Last week, the Indonesian navy turned away a boat crowded with thousands of trafficked refugees, sending it on to Malaysia and the next day, the Malaysian authorities rejected two boats carrying at least 800 people between them after blockading its north-western sea border.

Thailand has hurriedly repaired boats' engines and shooed them out of its waters.

The mass trafficking has been going on for many years but no co-ordinated strategy has been drawn up to deal with the influx of boat people.

Rohingya migrants bring back food supplies dropped by a Thai army helicopter after jumping to collect them at sea from a boat drifting in Thai waters off the southern island of Koh Lipe in the Andaman sea

Human traffickers

Most of the migrants are believed to be victims of human traffickers, who recruit them in Burma’s Sittwe province and in Bangladesh with promises to give them safe passage to Malaysia and jobs once they land there.

Traffickers have been abandoning boats before reaching shore, fearing arrest by governments cracking down on their trade in a similar pattern as seen on migrant boats from North Africa to Italy and Greece.

Thai authorities have discovered a mass grave at an abandoned trafficking camp in the far south of the country, close to the Malaysian border, containing the corpses of more than 30 Rohingya who had died from disease or starvation while traffickers awaited further payment before smuggling them into Malaysia.

Migration on steady rise

The 430 migrants rescued by a flotilla of Indonesian fishermen today included Rohingya, and 3,000 more have already landed in the three countries in recent weeks.
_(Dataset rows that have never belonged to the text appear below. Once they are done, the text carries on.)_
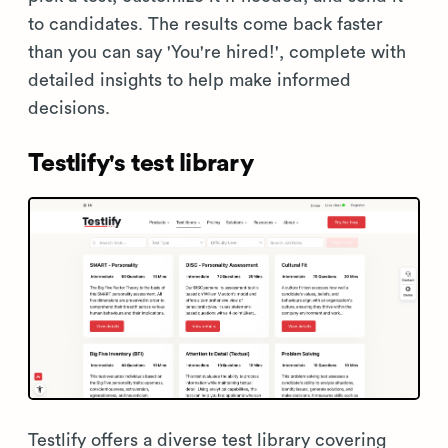
to candidates. The results come back faster
than you can say 'You're hired!', complete with
detailed insights to help make informed
decisions.
Testlify's test library
Testlify offers a diverse test library covering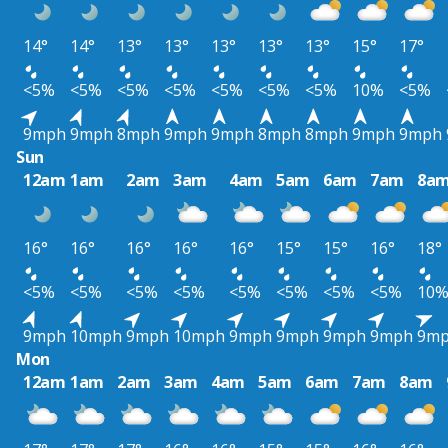
14°
14°
13°
13°
13°
13°
13°
15°
17°
<5%
<5%
<5%
<5%
<5%
<5%
<5%
10%
<5%
9mph
9mph
8mph
9mph
9mph
8mph
8mph
9mph
9mph
Sun
12am
1am
2am
3am
4am
5am
6am
7am
8a
16°
16°
16°
16°
16°
15°
15°
16°
18°
<5%
<5%
<5%
<5%
<5%
<5%
<5%
<5%
10
9mph
10mph
9mph
10mph
9mph
9mph
9mph
9mph
9m
Mon
12am
1am
2am
3am
4am
5am
6am
7am
8am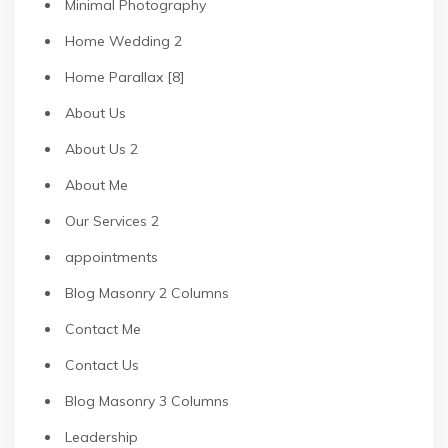
Minimal Photography
Home Wedding 2
Home Parallax [8]
About Us
About Us 2
About Me
Our Services 2
appointments
Blog Masonry 2 Columns
Contact Me
Contact Us
Blog Masonry 3 Columns
Leadership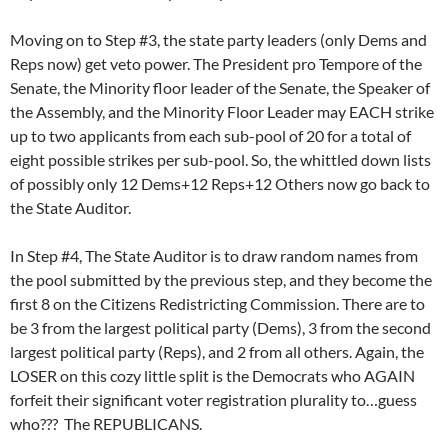
Moving on to Step #3, the state party leaders (only Dems and
Reps now) get veto power. The President pro Tempore of the
Senate, the Minority floor leader of the Senate, the Speaker of
the Assembly, and the Minority Floor Leader may EACH strike
up to two applicants from each sub-pool of 20 for a total of
eight possible strikes per sub-pool. So, the whittled down lists
of possibly only 12 Dems+12 Reps+12 Others now go back to
the State Auditor.
In Step #4, The State Auditor is to draw random names from
the pool submitted by the previous step, and they become the
first 8 on the Citizens Redistricting Commission. There are to
be 3 from the largest political party (Dems), 3 from the second
largest political party (Reps), and 2 from all others. Again, the
LOSER on this cozy little split is the Democrats who AGAIN
forfeit their significant voter registration plurality to…guess
who??? The REPUBLICANS.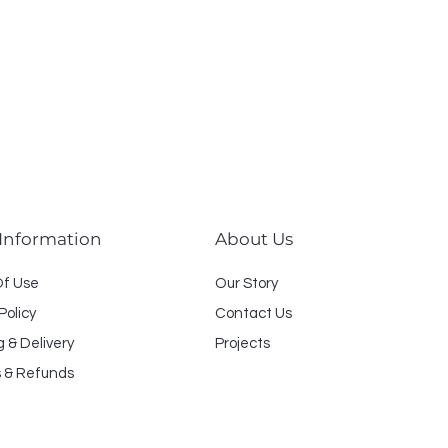
 Information
About Us
O
f U
se
Our Story
Policy
Contact Us
g & Delivery
Projects
 & Refunds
“They were suffering from dehydration, they are weak and starving,” Khairul Nove, head of Langsa Search and Rescue Agency, saying there were many women and children among the passengers.

One of the migrants, Ubaydul Haque, 30, said the ship's engine had failed and the captain fled, and that they were at sea for four months before Indonesian fishermen found them.

“We ran out of food, we wanted to enter Malaysia but we were not allowed,” he added.

Bangladeshi migrants walk toward a temporary shelter al at Kuala Langsa Port in Langsa

The world

Malaysian Foreign Minister, Anifah Aman, said the crisis was a global issue and said Asean countries needed help to settle refugees.

“This is a problem for the international community," he added. "We are talking about a humanitarian crisis.”

Like the boat crisis in the Mediterranean, the myriad crises and conflicts driving people to flee their countries have been ongoing for some time.

The UN General Assembly passed a resolution urging Burma to provide full citizenship to Rohingyas and allow them free movement last year but it was swiftly rejected by the government.

A UN resolution was completely ignored (Getty Images)

Asean also has a strict policy of non-interference in member countries' internal affairs, meaning neighbouring states affected by the Rohingya exodus are powerless to influence Burma's policies.

Migrants have been making the journey across the Andaman Sea for years but their plight has only recently made international headlines and earned public condemnation from UN agencies and foreign governments.

The UNHCR has offered Malaysia medical and other aid to process migrants arriving on boats but the other countries facing an influx claim they need help and money to handle them.